One would like to think that the leadership of our country would help people to understand what could be around the corner for everyone. I would like to think that those in government are already working out the huge rises in tax that will become necessary to stop the group we call JAMs from experiencing want and actual hunger. It will require true leadership for a Prime Minister to tell people that, to keep this country going, there will have to be real sacrifice on behalf of all to deal with the future economic shocks that we will be experiencing, as the economic realities of the virus become clearer by the month.

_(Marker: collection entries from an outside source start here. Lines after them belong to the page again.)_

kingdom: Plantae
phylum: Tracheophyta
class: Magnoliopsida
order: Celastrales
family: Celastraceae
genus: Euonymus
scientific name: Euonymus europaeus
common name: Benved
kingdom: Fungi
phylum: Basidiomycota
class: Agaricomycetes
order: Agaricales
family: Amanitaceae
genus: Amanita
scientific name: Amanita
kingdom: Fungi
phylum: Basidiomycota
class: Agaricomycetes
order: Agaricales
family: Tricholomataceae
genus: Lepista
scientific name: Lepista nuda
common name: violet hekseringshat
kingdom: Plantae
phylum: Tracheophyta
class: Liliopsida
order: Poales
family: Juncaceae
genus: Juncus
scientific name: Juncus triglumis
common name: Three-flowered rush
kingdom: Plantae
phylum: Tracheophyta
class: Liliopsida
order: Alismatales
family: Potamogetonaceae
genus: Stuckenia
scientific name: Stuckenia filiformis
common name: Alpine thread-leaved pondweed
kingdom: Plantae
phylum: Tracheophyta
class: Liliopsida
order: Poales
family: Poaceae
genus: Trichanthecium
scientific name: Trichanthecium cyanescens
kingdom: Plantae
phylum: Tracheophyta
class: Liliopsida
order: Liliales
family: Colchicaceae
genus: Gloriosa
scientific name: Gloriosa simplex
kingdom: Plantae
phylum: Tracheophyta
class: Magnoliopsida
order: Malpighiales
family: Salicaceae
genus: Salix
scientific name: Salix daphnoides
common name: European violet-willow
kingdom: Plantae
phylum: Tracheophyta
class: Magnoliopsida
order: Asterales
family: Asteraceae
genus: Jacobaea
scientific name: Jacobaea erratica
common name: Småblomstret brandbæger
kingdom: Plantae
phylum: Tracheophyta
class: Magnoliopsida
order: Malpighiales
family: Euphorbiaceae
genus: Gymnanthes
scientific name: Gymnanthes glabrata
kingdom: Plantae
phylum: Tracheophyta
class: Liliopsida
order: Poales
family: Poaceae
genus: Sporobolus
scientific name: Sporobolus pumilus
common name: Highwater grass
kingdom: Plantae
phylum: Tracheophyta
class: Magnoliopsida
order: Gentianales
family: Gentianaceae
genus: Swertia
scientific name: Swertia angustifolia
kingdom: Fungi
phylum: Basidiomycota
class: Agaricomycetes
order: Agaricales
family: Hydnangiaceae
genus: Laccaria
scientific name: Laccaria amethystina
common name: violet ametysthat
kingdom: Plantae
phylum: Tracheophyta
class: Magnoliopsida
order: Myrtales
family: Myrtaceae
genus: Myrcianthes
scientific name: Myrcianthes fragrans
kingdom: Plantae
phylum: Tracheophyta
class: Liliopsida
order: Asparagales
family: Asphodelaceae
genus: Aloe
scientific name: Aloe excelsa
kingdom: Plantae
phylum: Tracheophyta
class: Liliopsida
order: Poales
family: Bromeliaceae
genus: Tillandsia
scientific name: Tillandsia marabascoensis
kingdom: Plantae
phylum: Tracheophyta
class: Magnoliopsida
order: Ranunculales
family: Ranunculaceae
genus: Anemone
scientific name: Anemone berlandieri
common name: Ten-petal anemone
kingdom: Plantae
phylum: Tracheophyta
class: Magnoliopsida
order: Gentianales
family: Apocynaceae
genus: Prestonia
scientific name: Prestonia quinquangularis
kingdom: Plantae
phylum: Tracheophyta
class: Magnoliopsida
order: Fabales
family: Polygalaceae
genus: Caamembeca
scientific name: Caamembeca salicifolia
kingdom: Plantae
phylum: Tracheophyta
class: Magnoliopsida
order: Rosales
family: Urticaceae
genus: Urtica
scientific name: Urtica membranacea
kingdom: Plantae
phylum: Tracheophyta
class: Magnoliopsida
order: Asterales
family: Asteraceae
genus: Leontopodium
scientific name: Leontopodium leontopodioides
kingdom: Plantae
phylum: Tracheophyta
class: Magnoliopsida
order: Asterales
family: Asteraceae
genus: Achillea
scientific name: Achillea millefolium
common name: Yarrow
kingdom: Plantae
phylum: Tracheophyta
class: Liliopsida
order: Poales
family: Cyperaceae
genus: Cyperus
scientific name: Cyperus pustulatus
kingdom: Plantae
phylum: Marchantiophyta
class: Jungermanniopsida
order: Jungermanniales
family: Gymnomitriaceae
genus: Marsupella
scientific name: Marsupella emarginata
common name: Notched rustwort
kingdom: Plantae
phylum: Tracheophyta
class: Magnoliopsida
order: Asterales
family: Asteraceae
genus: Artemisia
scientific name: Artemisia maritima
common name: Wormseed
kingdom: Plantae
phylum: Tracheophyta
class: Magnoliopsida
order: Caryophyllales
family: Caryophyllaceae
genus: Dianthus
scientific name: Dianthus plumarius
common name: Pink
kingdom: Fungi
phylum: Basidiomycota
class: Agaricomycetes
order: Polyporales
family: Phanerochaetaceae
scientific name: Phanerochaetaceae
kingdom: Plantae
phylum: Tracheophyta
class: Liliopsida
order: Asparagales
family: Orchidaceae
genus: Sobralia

Where do Christians fit into all this? I would suggest that we need to hear from the leaders of churches and faiths to help us all face some of the hard truths about the future which I am trying to explore. The way forward is help all of us to see that we there has to be a new mood of community awareness. We all need to pull in the same direction to bring the whole country through the crisis. During the war, every citizen was required to lend to the government, through the tax system, extra money. This was to be returned in the form of post-war credits. Money was eventually returned, but the recipient received only a fraction of the value of what had been lent. Inflation had destroyed much of its purchasing power in the meantime. It would be difficult for any government to force wealthier citizens to hand over assets for a national crisis as they did in the 1940s. But some huge sacrificial effort is going to be needed if we are to overcome the crisis facing so many people in our society. Things like conspicuous consumption will need to be regarded as anti-social and against the common good. Sharing, recycling our ‘stuff’ and community activity will again be the new norm. Acts that show awareness of all those living around us should be encouraged, just as they have begun to appear during the lock-down. A more caring, more aware society could emerge from the present crisis and be carried into the future. This future will be one full of economic challenges of the highest order. We need dynamic and excellent leadership both from Church as well as State to make the radical shifts of attitude that I believe are going to be necessary. The old Churchillian sentiments about ‘blood, toil, tears and sweat’ may have to be wheeled out once more. Perhaps the whole country, in meeting the cost of sacrifice being asked of all, may become just a little bit more like the Kingdom that Jesus came to tell us about.